In a parecon, however, workers also have a “material incentive,” if you will, to implement innovations that improve the quality of their work life. This means they have an incentive to implement changes that increase the social benefits of the outputs they produce or that reduce the social costs of the inputs they consume, since anything that increases an enterprise’s social-benefit-to-social-cost ratio will allow the workers to win approval for their proposal with less effort, or sacrifice, on their part. But adjustments will render any local advantage they achieve temporary. As the innovation spreads to other enterprises, indicative prices change, and work complexes are re-balanced across enterprises and industries, the full social benefits of their innovation will spread equitably to all workers and consumers.

The faster these adjustments are made, the more efficient and equitable the outcome. On the other hand, the more rapidly the adjustments are made, the less the “material incentive” (other than that afforded to the effort/sacrifice involved) to innovate locally, and the greater the incentive to coast along on others’ innovations. While this is no different than under capitalism or any market arrangement, a parecon enjoys important advantages. Most important, direct recognition of social serviceability is a more powerful incentive in a participatory economy than a capitalist one, and this considerably reduces the magnitude of the trade-off. Second, a parecon is better suited to allocating resources efficiently to research and development because research and development is largely a public good which is predictably under-supplied in market economies but would not be in a parecon. Third, the only effective mechanism for providing material incentives for innovating enterprises in capitalism is to slow their spread at the expense of efficiency. This is true because the transaction costs of registering patents and negotiating licenses from patent holders are very high. Capitalist drug companies claim there is no incentive for them to develop new drugs unless they can reap vast profits by patenting their products. This may be true under market capitalism, but the patents that induce them to innovate also often keep the drugs out of the hands of those most in need, so this is hardly an efficient system. In a parecon, on the other hand, investment decisions are made democratically—so research and development will occur wherever there is a need, and no one has any incentive to keep innovations from being adopted by others—so there is maximum diffusion of new products and techniques.

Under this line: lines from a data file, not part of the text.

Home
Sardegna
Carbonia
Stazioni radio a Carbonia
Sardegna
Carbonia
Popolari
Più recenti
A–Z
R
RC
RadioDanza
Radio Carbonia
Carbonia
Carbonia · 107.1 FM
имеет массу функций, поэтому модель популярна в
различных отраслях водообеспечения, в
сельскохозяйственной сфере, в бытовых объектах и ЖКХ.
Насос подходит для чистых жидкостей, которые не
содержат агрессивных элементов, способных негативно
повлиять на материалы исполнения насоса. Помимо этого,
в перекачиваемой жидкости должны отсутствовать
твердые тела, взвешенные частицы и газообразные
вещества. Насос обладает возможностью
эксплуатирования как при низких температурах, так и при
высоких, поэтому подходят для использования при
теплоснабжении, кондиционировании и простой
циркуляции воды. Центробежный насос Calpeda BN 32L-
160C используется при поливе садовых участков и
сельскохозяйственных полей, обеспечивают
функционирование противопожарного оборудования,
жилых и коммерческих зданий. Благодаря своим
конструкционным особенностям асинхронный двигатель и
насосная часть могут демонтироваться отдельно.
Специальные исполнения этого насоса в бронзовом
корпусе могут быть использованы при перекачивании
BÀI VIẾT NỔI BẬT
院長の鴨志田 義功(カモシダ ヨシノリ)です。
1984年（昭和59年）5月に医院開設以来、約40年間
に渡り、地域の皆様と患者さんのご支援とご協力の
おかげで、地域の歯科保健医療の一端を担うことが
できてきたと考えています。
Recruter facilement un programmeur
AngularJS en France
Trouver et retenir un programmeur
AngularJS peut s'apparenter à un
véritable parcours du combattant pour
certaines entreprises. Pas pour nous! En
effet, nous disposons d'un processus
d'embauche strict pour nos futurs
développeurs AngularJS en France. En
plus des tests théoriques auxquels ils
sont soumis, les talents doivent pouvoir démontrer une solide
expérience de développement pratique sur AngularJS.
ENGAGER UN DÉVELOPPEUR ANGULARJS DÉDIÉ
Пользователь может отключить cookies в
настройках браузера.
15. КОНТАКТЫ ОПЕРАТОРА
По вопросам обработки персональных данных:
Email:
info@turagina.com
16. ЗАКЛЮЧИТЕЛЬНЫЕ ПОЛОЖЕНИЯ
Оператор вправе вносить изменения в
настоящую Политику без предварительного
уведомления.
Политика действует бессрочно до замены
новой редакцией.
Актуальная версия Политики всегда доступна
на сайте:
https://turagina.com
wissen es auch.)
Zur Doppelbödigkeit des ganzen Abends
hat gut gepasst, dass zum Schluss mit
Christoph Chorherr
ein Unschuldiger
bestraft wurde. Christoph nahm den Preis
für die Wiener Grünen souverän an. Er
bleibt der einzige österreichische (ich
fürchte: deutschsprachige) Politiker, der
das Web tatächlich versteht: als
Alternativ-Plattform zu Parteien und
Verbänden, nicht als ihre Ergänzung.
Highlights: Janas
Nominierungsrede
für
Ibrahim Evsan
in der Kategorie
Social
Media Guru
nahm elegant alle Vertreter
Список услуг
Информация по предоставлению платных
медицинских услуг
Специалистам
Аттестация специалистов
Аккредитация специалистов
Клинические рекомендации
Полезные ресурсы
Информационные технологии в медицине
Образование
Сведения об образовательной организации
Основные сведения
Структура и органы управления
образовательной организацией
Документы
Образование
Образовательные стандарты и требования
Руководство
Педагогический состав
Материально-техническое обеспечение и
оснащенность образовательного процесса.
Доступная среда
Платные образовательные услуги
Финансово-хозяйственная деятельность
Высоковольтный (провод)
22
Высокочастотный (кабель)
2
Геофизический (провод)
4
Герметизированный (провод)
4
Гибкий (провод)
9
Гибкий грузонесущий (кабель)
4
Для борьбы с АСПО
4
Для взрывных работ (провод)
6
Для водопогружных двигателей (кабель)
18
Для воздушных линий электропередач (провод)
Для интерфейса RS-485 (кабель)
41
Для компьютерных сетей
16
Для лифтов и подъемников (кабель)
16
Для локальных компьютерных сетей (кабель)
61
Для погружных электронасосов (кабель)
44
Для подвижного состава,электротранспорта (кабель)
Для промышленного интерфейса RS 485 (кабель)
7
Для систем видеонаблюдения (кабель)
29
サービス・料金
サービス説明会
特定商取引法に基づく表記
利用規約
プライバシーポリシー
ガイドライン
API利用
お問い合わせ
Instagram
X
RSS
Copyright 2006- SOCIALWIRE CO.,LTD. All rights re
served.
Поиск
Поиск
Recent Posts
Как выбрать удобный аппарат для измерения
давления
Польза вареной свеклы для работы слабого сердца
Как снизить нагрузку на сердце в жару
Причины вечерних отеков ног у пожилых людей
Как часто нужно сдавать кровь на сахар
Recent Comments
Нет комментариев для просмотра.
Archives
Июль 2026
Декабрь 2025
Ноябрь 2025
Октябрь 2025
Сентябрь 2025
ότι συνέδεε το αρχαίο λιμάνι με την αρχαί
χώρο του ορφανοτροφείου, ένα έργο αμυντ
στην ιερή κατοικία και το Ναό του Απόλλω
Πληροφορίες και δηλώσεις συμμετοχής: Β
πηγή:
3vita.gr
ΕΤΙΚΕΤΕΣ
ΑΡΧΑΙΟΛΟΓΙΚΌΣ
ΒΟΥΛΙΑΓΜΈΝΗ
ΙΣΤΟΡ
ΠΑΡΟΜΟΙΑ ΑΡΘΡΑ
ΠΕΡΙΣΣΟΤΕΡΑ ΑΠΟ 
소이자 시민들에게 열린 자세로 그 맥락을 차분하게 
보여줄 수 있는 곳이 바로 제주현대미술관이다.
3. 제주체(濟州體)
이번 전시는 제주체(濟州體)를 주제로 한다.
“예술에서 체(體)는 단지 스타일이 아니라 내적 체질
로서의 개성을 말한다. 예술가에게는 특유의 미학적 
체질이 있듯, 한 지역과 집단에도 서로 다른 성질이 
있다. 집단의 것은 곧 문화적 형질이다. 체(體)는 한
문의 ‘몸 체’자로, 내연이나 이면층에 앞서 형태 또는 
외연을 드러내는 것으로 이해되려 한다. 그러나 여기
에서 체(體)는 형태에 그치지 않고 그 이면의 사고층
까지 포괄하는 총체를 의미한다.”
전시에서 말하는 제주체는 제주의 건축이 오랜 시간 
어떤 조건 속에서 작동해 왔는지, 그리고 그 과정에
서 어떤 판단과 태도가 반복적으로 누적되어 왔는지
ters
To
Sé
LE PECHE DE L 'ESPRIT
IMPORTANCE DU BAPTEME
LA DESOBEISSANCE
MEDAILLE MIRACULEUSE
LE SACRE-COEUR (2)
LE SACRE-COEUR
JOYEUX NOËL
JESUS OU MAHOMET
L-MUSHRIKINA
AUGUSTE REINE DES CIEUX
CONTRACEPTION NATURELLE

Are the rules fixed in stone, and where do they come from?

Of course, in a parecon, the rules of the game are subject to democratic – self maanged – adjustment. If it were determined that there was inadequate incentive to innovate—which we doubt—various policies could be tweaked. For example, the recalibration of the work complexes for innovating workplaces could be delayed (to allow those workplaces to capture more of the benefit of the innovation, or extra consumption allowances could be granted to innovators for a limited period of time. Such measures would be (in our view) a last resort, but would in any event depart from equity and efficiency far less than in other economic systems, and in no systematic recurring fashion.

In general, much of what parades itself as scientific opinion about incentives is plagued by implicit and unwarranted assumptions predictable in an era of capitalist triumphalism. One should be neither as pessimistic about the motivational power of nonmaterial incentives in an appropriate environment as many people otherwise critical of injustice have become, nor should one see any obstacles to the deployment of limited material incentives specifically for innovation in a parecon should its members decide they are needed. In the end there is no reason to doubt the efficacy of a mixture of material and social incentives during the process of creating an equitable and humane economy, with the balance and mix chosen to further equity, diversity, solidarity, and self-management for all— rather than simply generating advantage for a few.